Crítica | Amor à Tarde
cenas de uma quase infidelidade
Em obra prima, Rohmer faz um de seus filmes mais visionários
Não tinha como Rohmer saber que Bergman e Kubrick fariam filmes que parecem mais um prelúdio combinado de Amor à Tarde (1972) do que uma continuação lógica no cânone Hitchcock / Antonioni.
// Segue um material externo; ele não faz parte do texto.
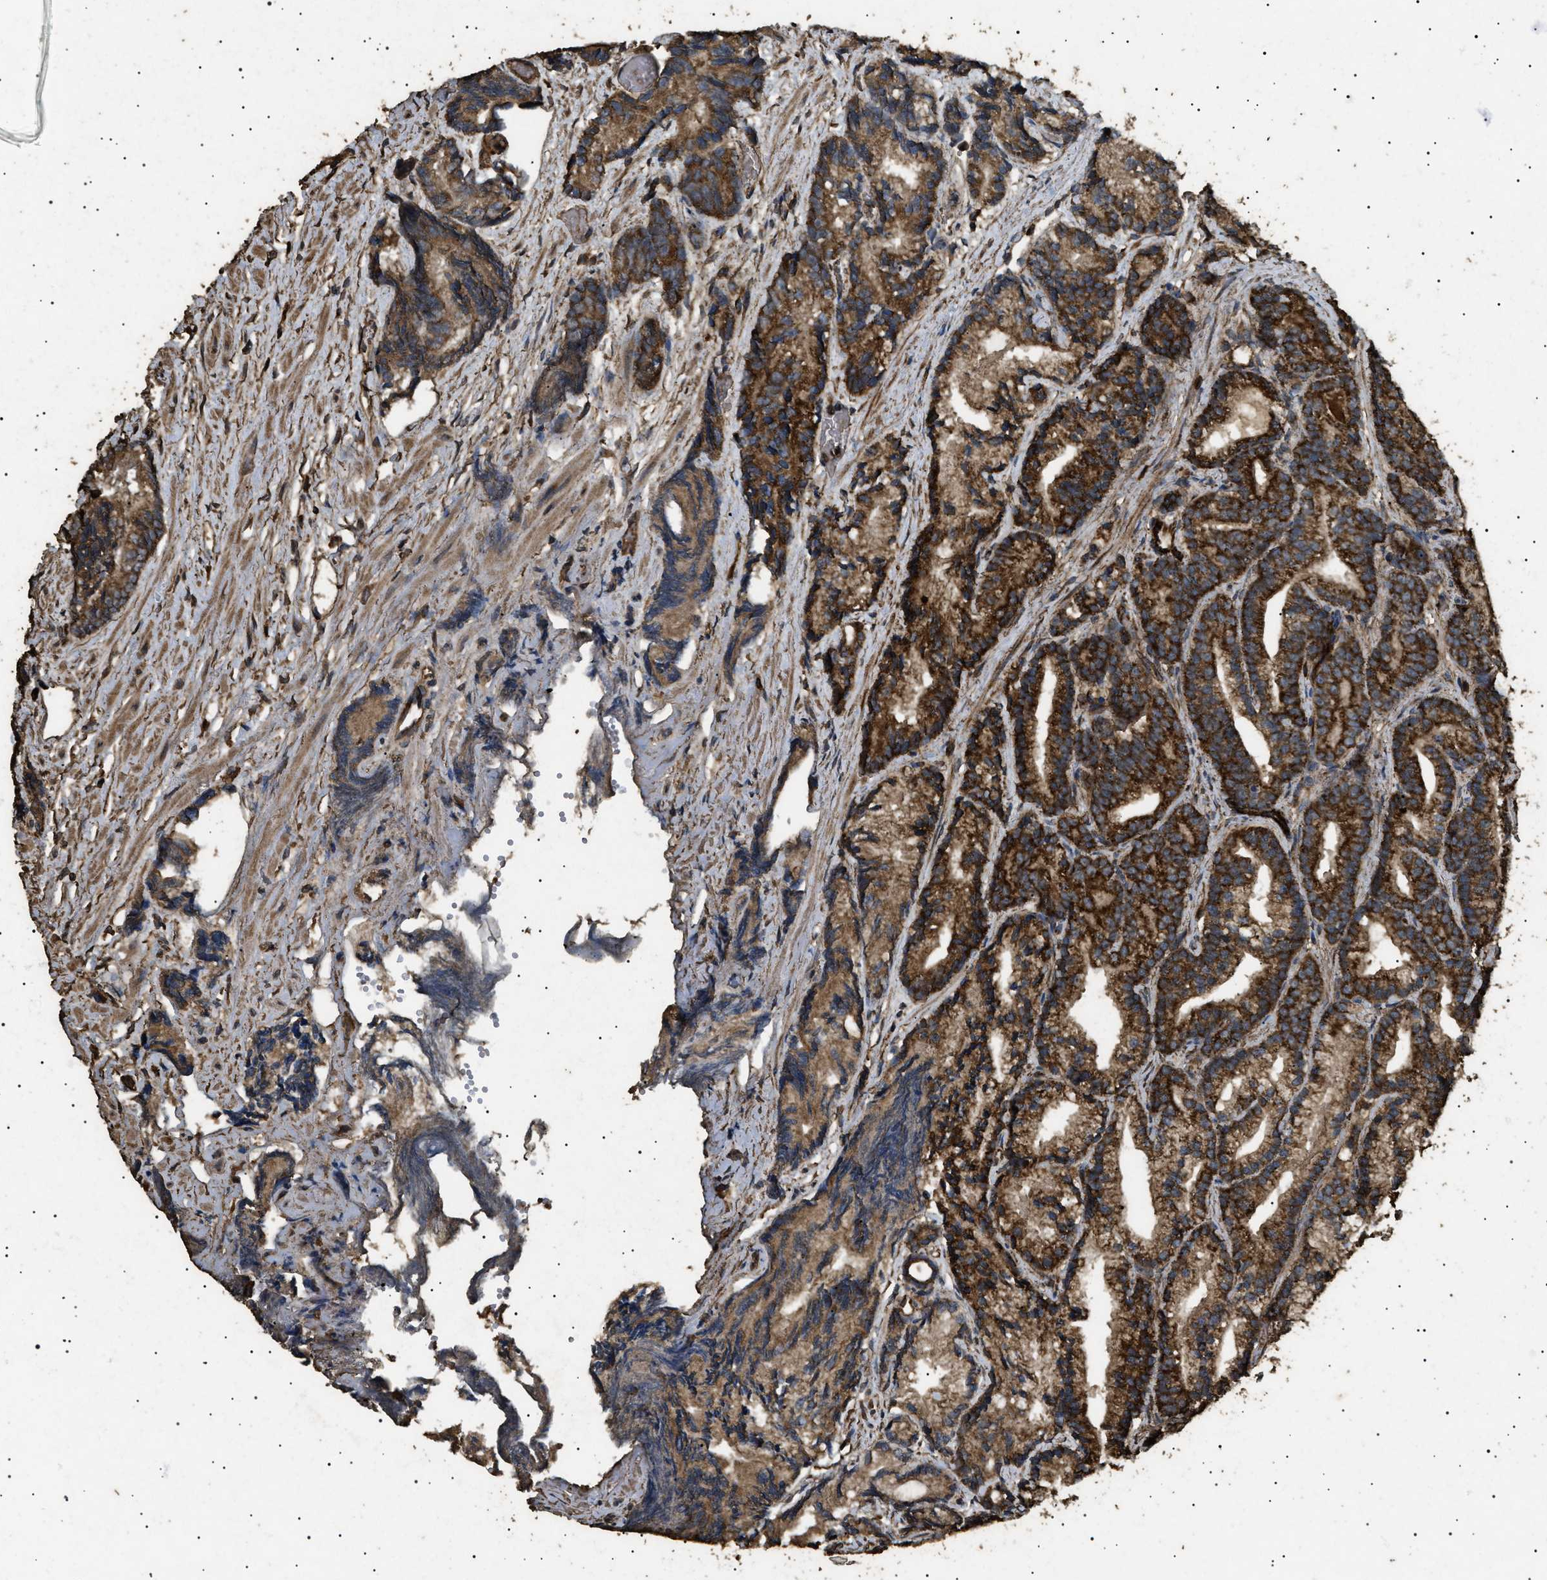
{"staining": {"intensity": "strong", "quantity": ">75%", "location": "cytoplasmic/membranous"}, "tissue": "prostate cancer", "cell_type": "Tumor cells", "image_type": "cancer", "snomed": [{"axis": "morphology", "description": "Adenocarcinoma, Low grade"}, {"axis": "topography", "description": "Prostate"}], "caption": "Protein expression analysis of human adenocarcinoma (low-grade) (prostate) reveals strong cytoplasmic/membranous staining in about >75% of tumor cells.", "gene": "CYRIA", "patient": {"sex": "male", "age": 89}}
Mesmo tendo sido lançado antes de Cenas de um Casamento (1974) e De Olhos Bem Fechados (1999), o filme parece uma resposta às fugas protagonizadas pelos protagonistas desses dois, uma antítese que completa da melhor forma possível sua série de contos morais.
E não que Rohmer seja um fã da instituição casamento (apesar de que é bem mais romântico fiel do que sua reputação sugere), mas filmes como esse e Minha Noite com Ela mais flertam do que concretizam, mais teorizam do que praticam a tal infidelidade que, na cabeça complicada de seus protagonistas homens, de nada afetaria de verdade seus relacionamentos que não a dimensão moral presente entre dois seres e um contrato de monogamia.
Aqui, especificamente, ele começa com Hitchock: o cara passa as tardes num café observando mulheres e imaginando como são, idealizando encontros e abastecendo seu ego com a própria imaginação - o brilhante Na Cidade de Sylvia, de 2007, é o filme todo assim. Ali, Rohmer cria uma dialética excepcional entre a narração do Frédéric, entre o cansado e o fascinado, e suas visões pela janela: a câmera fazendo pans de um lado pro outro enquanto ele ressignifica as imagens das mulheres que passam. Cinema no seu estado mais puro.
Difícil até de apontar qual o filme mais Hitchockiano do Rohmer entre esse e A Mulher do Aviador, mas se aquele trabalha mais em uma sugestão final que ressignifica tudo, esse parte de um ponto mais direto, mesmo que fuja bastante dele depois.
A partir da segunda metade, ele acaba enveredando pra Antonioni (especialmente A Noite), mesmo que tenha uma preocupação muito maior nas pessoas que na atmosfera - é o Rohmer, afinal de contas. Dos nove filmes que vi dele (até agora), esse é o menos lateral: o escritório é visto como um corredor imaginário, estreito; o apartamento, o provador, as lojas de roupas, todos os cenários são apertados, como que empurrando os personagens pro fundo da imagem e pra cima uns dos outros. Diferente de outros dele, a natureza meio que nem importa tanto, somos sempre sufocados para junto das vontades e desejos dos personagens enquanto a urbanização ao redor oprime e espreme.
Assim, os pequenos gestos que o Rohmer tanto gosta ganham peso ainda maior. Os beijos no canto de boca, os olhares de cansaço, os toques inevitáveis que duram mais tempo do que deviam. Se em algo como O Raio Verde a desolação vem da solidão, aqui vem justamente do excesso de contato, de uma prisão moral que impede o homem de ser Homem, e transforma a mulher em Mulher, um ser superior em todos os sentidos e que se torna idealizado justamente quando inatingível.
Por isso os minutos finais são dos melhores da filmografia dele, uma recusa aos próprios impulsos que acaba em um momento de tanto amor que chega a doer - nos personagens e em nós. Alguns teorizam sobre aquele pan pra janela, a câmera voltando a procurar algo, mas embora possam existir infinitas interpretações (e umas duas mais concretas), pra mim é só um momento que justifica que poucos diretores fazem mais Cinema que Éric Rohmer.
Para quem dizia que todo filme é um documento de sua época, os melhores do cara eram bem atemporais. Podiam até captar a sensação de contemporaneidade com as especificidades francesas da época, mas eram em suma sobre as relações humanas que, como esses filmes mostram, não mudaram tanto.